ECLI:NL:RBDHA:2020:7955
Rechtbank Den Haag
- Eerste aanleg - enkelvoudig
- Rechtspraak.nl
Niet-ontvankelijkheid van het beroep inzake verblijfsvergunning asiel en Dublinverordening
In deze zaak heeft de Rechtbank Den Haag op 13 juli 2020 uitspraak gedaan in een bestuursrechtelijke procedure betreffende de aanvraag van een verblijfsvergunning asiel door eiser, die de Marokkaanse nationaliteit heeft. Eiser had een beroep ingesteld tegen het besluit van de Staatssecretaris van Justitie en Veiligheid, dat zijn aanvraag niet in behandeling werd genomen omdat Duitsland verantwoordelijk was voor de behandeling van de aanvraag op basis van de Dublinverordening. Eiser was niet verschenen op de zitting, terwijl de gemachtigde van eiser had aangegeven dat hij en eiser niet ter zitting zouden verschijnen. De rechtbank heeft vastgesteld dat eiser op 19 juni 2020 met onbekende bestemming is vertrokken, wat volgens vaste rechtspraak van de Afdeling bestuursrechtspraak van de Raad van State betekent dat eiser geen prijs meer stelt op de door hem gezochte bescherming in Nederland.
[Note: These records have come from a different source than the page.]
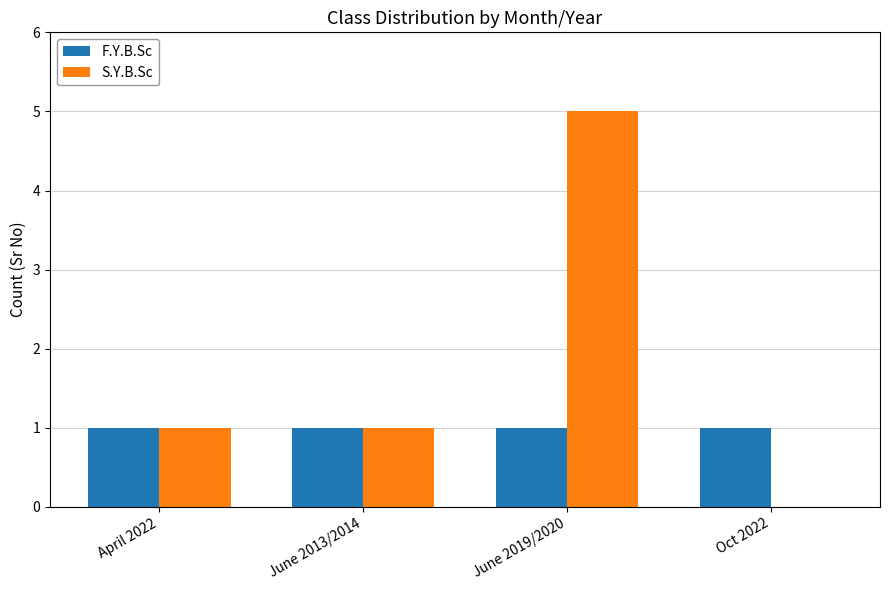

True or false: S.Y.B.Sc has a value of 0 at Oct 2022.

True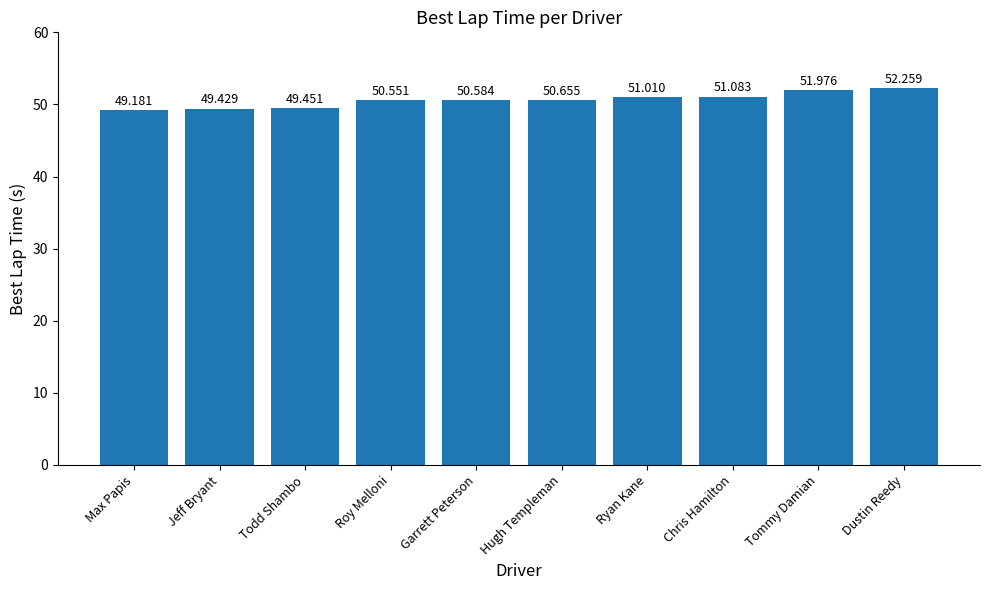

At which category does the chart reach its minimum across all series?

Max Papis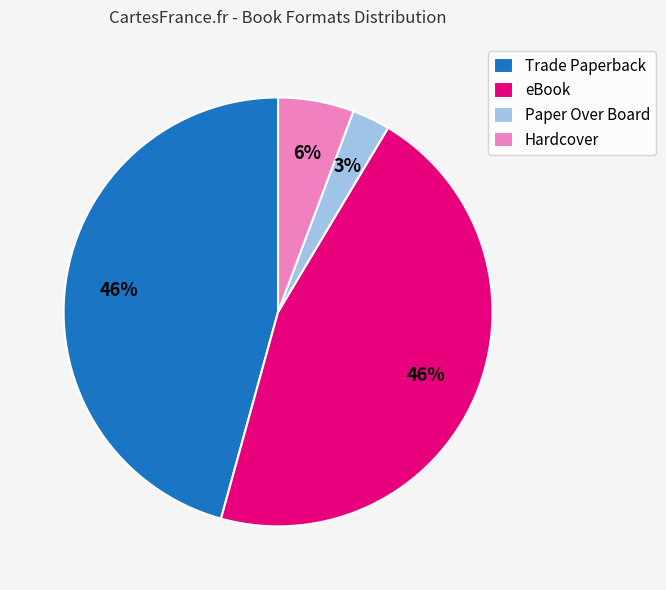

Count the number of slices in the pie.

4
De rechtbank concludeert dat eiser geen rechtens te beschermen belang meer heeft bij de beoordeling van zijn beroep, waardoor het beroep niet-ontvankelijk wordt verklaard. De uitspraak is gedaan door mr. M. Eversteijn, rechter, in aanwezigheid van mr. A. Vranken, griffier. De uitspraak is niet openbaar uitgesproken vanwege coronamaatregelen, maar zal alsnog openbaar worden gemaakt zodra dat weer mogelijk is.